The most striking examples that reveal the limitations of the short-read RNA-seq are paralogous gene loci where only full-length RNA-seq detected gene expression (
Figure 5c). Mass spectrometry identified peptides in the bone marrow cell populations that match with the ORFs predicted from the full-length RNA-seq of the paralogous loci (
Figure 5d–f and
Figure S3b). Interestingly, when the full-length transcript sequences were used as templates to search for matches in the raw data from short-read RNA-seq, 11% and 57% were confirmed for
HLA-A and
-C, respectively (
Table S6). These findings highlight the power as well as the limitations of the different approaches to RNA-seq.

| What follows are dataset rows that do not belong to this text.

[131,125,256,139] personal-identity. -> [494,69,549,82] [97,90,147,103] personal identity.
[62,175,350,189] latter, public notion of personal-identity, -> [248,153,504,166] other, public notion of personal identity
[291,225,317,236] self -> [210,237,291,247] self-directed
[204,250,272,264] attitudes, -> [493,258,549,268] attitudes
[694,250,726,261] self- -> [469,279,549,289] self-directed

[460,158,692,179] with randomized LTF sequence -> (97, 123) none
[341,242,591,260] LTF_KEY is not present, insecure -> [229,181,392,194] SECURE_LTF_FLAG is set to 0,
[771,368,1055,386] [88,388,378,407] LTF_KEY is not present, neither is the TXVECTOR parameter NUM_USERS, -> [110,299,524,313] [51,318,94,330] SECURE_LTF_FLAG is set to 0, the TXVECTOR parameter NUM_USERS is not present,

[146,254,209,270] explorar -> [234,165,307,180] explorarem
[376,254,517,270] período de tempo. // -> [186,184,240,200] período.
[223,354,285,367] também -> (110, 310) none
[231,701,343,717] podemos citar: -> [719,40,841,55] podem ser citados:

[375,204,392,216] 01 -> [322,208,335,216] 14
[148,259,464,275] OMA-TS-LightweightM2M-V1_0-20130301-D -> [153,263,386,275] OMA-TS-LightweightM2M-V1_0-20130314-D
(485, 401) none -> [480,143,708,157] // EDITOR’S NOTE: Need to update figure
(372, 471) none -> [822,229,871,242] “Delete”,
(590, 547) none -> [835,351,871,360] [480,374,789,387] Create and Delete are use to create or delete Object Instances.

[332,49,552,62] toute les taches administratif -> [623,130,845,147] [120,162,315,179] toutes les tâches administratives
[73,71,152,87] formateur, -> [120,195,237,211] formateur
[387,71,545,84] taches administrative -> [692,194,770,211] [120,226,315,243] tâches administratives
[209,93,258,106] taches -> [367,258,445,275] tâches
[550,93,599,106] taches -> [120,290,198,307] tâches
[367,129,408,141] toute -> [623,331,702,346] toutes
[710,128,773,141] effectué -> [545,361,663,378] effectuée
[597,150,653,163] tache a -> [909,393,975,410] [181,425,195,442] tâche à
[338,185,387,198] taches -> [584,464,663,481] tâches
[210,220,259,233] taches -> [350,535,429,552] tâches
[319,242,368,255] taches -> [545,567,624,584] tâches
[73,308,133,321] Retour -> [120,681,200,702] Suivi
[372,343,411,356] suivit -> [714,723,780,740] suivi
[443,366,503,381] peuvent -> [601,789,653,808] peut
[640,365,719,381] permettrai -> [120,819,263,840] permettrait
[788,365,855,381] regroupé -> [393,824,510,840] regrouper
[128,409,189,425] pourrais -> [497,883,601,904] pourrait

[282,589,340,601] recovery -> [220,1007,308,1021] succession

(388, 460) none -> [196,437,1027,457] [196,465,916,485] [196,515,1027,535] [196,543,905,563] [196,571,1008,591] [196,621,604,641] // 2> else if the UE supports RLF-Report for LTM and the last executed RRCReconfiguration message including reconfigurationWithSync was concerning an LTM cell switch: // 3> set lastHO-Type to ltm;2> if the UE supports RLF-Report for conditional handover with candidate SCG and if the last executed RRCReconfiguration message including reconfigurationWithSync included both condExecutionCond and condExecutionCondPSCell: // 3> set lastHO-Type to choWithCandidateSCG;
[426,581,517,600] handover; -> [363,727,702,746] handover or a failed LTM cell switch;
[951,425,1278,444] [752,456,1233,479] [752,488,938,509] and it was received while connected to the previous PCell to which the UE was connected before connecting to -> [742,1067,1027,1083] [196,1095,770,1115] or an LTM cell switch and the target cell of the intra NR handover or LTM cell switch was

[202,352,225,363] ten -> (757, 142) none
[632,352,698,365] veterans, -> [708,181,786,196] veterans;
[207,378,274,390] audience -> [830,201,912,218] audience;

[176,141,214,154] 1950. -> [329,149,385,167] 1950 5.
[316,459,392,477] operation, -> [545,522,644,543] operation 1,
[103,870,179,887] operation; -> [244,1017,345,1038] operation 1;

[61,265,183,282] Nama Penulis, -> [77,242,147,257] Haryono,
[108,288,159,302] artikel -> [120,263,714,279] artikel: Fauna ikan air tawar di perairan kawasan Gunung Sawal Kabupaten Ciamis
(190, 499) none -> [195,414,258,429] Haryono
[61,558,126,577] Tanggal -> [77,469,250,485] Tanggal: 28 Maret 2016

An analysis of splicing complexity by gene size showed that the combination potential for exon splicing can increase exponentially [
33]. The authors speculated that functional and evolutionary constraints are the reason why the number of transcripts thus far seen is less than the theoretical maximum. Our data indicate, however, that the number of transcripts reported to date may be limited by the short-read reconstruction approach. Full-length RNA-seq is able to reveal unique transcript isoform structures beyond those already discovered and allows for the unambiguous attribution of reads to defined genomic loci [
11,
30,
33,
34].
We conclude that single-molecule real-time full-length RNA-seq provides a map of the complexity of transcript isoform structures that eludes the transcriptome analysis by conventional short-read RNA-seq. In addition, open reading frames of proteins derived from these full-length transcript isoforms enables the comparison of the presence and absence of specific binding sites, domains, and regulatory regions in proteins that can be related to the cell population and physiologic or pathologic status [
35]. In particular, the analysis of paralogous genes revealed the power of full-length RNA-seq to identify transcripts even for complex loci where short-read fragment sequencing failed. Transcriptome analysis by full-length RNA-seq provided a map of discrete transcript structures that can serve as qualitative markers for cell subpopulations in the bone marrow. This provides a qualitative expansion beyond the comparison of patterns based on the abundance of gene expression. Also, this indicates a more complex regulation of genes during hematopoiesis than previously appreciated.
Finally, as shown above, protein isoforms contain isoform-specific amino acid sequence junctions that represent epitopes specific for cell subpopulations in complex tissues. It is conceivable that pathologic regulation of splicing in diseases such as neurodegenerative disorders, metabolic syndrome, or cancer can generate neo-epitopes and elicit an immune response irrespective of genomic mutagenesis. Unraveling the complexity of the transcriptome complemented by analysis of resulting proteins thus may provide new diagnostic options and unique therapeutic targets.